Question

An electric dipole placed in a uniform electric field of magnitude 2 N/C, experiences a maximum torque of magnitude 5 x 10-3 Nm. If the charges of the dipole have a magnitude of 2 mC, then the length of the dipole is​

Answer 1

Given:

An electric dipole placed in a uniform electric field of magnitude 2 N/C, experiences a maximum torque of magnitude 5 x 10-3 Nm. Magnitude of charge is 2 mC.

To find:

Length of dipole ?

Calculation:

• We know that torque experienced is maximum when angle between field vector and dipole is 90°.

$\tau = P \times E \times \sin( {90}^{ \circ} )$

• Putting values in SI UNITS:

$\implies 5 \times {10}^{ - 3} = (q \times l) \times 2$

$\implies 5 \times {10}^{ - 3} = (2 \times {10}^{ - 3} \times l) \times 2$

$\implies l = 1.25 \: metres$

So, length of dipole is 1.25 metres.

Answer 2

Given:-

An electric dipole place in a uniform electric field of magnitude 2N/C , which is experiences a maximum torque of magnitude 5*10^-3 Nm.

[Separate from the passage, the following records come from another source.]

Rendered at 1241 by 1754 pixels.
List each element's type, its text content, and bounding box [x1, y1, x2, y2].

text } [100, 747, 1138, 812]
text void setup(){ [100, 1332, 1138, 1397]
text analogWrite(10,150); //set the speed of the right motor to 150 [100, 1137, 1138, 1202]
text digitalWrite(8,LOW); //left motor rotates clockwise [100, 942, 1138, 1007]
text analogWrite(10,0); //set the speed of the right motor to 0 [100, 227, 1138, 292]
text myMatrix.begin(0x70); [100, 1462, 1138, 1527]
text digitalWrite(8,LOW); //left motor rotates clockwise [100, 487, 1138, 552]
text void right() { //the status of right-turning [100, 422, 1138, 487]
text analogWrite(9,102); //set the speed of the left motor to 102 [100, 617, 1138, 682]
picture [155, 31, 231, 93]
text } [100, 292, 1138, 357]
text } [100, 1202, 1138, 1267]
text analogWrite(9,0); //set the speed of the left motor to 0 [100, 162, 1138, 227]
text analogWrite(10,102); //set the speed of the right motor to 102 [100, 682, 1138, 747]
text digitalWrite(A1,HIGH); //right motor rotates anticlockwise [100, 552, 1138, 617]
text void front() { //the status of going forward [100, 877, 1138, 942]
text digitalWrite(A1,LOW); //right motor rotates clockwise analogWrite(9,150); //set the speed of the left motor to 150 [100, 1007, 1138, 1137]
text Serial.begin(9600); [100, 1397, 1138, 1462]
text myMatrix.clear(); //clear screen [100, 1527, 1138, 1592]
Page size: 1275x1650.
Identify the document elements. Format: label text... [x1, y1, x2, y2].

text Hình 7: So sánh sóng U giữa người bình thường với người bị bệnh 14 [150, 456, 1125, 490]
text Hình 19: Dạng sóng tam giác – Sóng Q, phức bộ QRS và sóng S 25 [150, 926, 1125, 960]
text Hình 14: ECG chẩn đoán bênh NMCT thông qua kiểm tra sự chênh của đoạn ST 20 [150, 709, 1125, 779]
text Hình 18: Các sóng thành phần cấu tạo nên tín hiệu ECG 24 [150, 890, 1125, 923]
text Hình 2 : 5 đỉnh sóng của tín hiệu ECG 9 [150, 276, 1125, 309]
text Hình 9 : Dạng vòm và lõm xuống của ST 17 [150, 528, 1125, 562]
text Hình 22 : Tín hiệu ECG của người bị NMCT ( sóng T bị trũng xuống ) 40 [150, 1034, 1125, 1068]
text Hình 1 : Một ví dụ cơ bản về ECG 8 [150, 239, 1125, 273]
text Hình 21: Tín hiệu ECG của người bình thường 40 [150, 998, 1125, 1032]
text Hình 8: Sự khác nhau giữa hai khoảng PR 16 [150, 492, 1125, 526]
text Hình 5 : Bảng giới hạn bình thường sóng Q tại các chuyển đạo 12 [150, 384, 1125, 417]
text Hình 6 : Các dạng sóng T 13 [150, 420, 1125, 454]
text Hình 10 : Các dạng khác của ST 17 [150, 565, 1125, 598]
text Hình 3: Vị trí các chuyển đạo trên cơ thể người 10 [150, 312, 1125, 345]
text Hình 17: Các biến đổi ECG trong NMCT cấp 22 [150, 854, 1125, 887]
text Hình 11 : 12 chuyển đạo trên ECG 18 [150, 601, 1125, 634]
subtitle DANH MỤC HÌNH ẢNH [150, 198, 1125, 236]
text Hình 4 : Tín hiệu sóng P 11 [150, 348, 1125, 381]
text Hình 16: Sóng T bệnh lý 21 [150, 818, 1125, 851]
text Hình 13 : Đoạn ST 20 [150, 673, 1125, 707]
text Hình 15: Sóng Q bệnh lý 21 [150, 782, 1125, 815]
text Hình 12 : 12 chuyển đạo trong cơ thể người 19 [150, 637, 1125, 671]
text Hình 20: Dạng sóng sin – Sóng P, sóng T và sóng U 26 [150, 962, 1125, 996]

And the charges of the dipole are 2mC.

To Find:-

The Length of the dipole

Solution:-

As we know the formula of the torque(τ) i.e.

                τ = P*E*Sinθ , And we know that   P = q*l

• Where 'P' is the electric dipole , 'E' is the electric field , 'q' is the charge and 'l' is the length b/w the two charges.

• So, the final equation becomes =>   τ = (q*l)*E*Sinθ
• Since here it is given the maximum torque it means that the angle'θ' should be of 90°.
• All values should be written as per the S.I unit of system so convert 2mC into C that will be 2*10^-3C.

Now put all the values we get;

(5*10^-3 Nm) =(2*10^-3 C *l)*2N/C*Sin90°  

=> l = 5*10^-3 / 2*1*2*10^-3            {∴ Sin90°=1}

=> l=  1.25m

The Length(l) of the dipole is 1.25m.